Lire un polar qui met en scène le grand Antonin Carême ne peut que mettre l’eau à la bouche et, même, si le roman policier laisse un peu le lecteur sur sa faim, la partie gastronomique ravira même les moins gourmands.
Le cuisinier de Talleyrand
Jean Christophe Duchon-Doris (1960 - ….)
En passant par Valençay, sur le parcours de mes vacances, je me suis un jour arrêté pour visiter le château du célèbre Prince de Bénévent, Charles-Maurice de Talleyrand, et j’ai acheté ce livre de Duchon-Doris rien que pour goûter, par l’imagination, la cuisine d’un des pères de la gastronomie française : Antonin Carême. J’ai dégusté ce livre qui évoque bien évidemment les belles recettes, l’immense talent et la géniale créativité du grand maître queux mais aussi une enquête policière devant élucider un crime odieux perpétré dans le foisonnement d’intrigues entourant les négociations du traité de Vienne qui essayait de dessiner la nouvelle l’Europe après la déroute napoléonienne.

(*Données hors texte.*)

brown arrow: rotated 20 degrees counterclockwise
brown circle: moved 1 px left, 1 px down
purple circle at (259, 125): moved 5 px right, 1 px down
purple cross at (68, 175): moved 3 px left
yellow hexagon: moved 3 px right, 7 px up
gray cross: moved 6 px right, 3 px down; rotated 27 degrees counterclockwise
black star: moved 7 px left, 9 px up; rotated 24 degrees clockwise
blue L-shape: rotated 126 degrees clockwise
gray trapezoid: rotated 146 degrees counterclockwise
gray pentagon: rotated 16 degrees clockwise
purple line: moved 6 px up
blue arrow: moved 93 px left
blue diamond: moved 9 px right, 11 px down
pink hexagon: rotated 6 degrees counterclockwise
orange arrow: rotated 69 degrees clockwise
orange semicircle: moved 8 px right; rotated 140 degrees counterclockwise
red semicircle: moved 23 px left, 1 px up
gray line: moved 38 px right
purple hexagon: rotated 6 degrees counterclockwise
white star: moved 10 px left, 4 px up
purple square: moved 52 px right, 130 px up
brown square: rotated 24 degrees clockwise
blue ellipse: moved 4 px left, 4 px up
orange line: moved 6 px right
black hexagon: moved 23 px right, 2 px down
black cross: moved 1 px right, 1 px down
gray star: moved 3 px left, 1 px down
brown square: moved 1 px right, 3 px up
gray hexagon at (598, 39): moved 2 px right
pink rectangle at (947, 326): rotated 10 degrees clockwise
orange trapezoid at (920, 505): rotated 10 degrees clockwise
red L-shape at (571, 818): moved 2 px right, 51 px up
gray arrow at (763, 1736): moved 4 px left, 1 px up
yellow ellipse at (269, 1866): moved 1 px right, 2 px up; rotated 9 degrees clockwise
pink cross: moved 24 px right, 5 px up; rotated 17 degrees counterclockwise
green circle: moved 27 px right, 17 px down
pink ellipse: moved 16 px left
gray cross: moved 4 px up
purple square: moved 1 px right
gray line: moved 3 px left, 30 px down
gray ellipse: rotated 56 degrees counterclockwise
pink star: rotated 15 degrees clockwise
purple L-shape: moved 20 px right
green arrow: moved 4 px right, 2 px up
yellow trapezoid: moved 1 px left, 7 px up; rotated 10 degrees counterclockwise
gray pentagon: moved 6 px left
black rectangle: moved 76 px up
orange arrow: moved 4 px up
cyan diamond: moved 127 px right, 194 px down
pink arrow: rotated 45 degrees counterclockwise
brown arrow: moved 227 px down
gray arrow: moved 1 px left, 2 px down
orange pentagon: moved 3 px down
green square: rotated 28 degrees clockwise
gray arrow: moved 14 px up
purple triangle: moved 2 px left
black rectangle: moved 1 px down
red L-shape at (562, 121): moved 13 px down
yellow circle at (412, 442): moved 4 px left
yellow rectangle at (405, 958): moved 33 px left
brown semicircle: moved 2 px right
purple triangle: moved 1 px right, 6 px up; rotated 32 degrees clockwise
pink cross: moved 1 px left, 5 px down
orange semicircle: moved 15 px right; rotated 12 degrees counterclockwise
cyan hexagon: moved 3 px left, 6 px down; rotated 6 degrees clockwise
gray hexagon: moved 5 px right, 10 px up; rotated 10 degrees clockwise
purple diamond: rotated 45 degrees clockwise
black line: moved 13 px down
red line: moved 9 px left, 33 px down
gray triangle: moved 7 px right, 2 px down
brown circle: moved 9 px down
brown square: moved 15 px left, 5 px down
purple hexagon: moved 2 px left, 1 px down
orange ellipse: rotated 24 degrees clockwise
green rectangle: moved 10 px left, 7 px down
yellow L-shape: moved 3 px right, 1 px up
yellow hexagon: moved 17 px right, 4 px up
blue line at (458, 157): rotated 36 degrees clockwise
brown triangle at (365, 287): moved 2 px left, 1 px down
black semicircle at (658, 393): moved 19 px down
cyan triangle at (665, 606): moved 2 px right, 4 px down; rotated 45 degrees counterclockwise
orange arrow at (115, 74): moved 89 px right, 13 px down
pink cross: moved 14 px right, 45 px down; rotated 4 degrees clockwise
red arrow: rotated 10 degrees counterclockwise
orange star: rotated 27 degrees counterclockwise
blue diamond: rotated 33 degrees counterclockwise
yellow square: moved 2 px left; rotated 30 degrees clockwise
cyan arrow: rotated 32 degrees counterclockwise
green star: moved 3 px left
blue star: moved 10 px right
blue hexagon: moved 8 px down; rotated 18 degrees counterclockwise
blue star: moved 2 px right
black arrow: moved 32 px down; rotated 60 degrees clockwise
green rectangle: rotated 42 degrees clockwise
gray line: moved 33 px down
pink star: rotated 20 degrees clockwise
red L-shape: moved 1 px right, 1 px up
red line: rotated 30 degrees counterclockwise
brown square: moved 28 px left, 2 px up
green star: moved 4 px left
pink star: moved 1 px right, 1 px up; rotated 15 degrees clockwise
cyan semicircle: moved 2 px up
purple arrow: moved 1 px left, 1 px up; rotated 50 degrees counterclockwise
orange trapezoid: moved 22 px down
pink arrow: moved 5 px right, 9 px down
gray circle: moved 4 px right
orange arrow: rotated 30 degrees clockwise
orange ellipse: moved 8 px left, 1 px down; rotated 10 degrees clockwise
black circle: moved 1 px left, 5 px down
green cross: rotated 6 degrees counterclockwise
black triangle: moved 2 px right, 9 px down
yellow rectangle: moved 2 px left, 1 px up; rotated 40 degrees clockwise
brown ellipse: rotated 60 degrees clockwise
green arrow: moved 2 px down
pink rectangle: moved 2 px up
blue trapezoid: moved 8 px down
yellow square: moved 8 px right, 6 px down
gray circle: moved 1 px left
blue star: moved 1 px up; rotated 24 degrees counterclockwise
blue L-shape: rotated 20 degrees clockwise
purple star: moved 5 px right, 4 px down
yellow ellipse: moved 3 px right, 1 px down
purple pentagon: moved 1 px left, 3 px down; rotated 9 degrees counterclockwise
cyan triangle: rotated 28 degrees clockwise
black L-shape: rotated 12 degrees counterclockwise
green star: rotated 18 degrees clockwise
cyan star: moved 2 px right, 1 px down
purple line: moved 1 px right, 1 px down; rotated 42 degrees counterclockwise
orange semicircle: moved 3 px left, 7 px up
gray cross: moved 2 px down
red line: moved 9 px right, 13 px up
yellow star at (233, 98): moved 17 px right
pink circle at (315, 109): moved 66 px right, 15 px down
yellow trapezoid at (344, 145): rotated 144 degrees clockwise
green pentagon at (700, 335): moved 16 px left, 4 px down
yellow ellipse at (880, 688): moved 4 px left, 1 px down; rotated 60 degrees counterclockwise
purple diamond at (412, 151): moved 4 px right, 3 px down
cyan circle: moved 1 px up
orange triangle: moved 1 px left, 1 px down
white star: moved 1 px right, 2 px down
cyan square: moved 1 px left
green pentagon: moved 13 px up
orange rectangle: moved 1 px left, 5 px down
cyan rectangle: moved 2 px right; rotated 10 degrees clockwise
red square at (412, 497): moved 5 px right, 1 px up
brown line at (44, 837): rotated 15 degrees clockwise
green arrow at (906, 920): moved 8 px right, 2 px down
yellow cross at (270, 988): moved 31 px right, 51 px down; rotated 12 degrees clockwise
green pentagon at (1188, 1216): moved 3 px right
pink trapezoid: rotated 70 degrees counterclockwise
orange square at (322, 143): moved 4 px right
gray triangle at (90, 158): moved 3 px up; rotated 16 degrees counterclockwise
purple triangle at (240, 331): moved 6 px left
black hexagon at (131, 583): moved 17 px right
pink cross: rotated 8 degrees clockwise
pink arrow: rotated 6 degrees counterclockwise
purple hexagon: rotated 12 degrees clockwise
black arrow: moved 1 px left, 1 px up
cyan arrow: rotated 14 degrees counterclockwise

Un beau matin d’automne 1814, un rôtisseur de la batterie d’Antonin Carême est sauvagement assassiné alors qu’il se rend à Schönbrunn pour une raison inconnue de tous, ou presque, les circonstances du crime semblent accabler le célèbre cuisinier ; l’inspecteur Vladeski de la police de l’empereur d’Autriche est chargé de retrouver le meurtrier et de dénouer l’intrigue qui se dissimule derrière ce crime. Il se lie progressivement d’amitié avec le maître queux, séduit, comme beaucoup d’autres, par son immense talent culinaire.
Ce roman policier n’est hélas pas aussi goûteux que la cuisine proposée par celui qui a donné son titre au livre ; le texte est beaucoup trop délayé, des descriptions multiples, parfois sans rapport avec l’intrigue, encombrent le déroulement de l’enquête, rompent le rythme du récit et la narration de diverses péripéties émaillant le Congrès ne restent pas seulement des éléments contextuels mais font aussi partie du récit comme si l’auteur voulait écrire un essai sur cette période clé de l’histoire de l’Europe. Par ailleurs, à chaque changement chapitre, Duchon-Doris prend le temps de camper le décor, coupant ainsi trop souvent le rythme de l’enquête, ces éléments contextuels sont certes indispensables au roman mais ils sont trop souvent hors sujet. Les fêtes et les bals inondent le texte, les descriptions des réceptions, des toilettes et de multiples autres choses finissent par lasser le lecteur qui accepterait volontiers quelques coupures aérant ce narratif touffu.
Dommage car ce roman reste un bon polar historique qui ravira sans doute les disciples de Clio. Ceux-ci pourront, à sa lecture, réviser l’histoire de notre continent et découvrir les fondations de l’Europe du XIXe siècle et même d’une partie du XXe avant que les deux guerres modifient une nouvelle fois la géographie européenne. A trop vouloir en dire, l’auteur a noyé nombre de lecteurs, comme moi, qui ont navigué entre l’intrigue policière, le roman historique, la description de la Vienne impériale et les apartés gourmands avec le grand maître queux.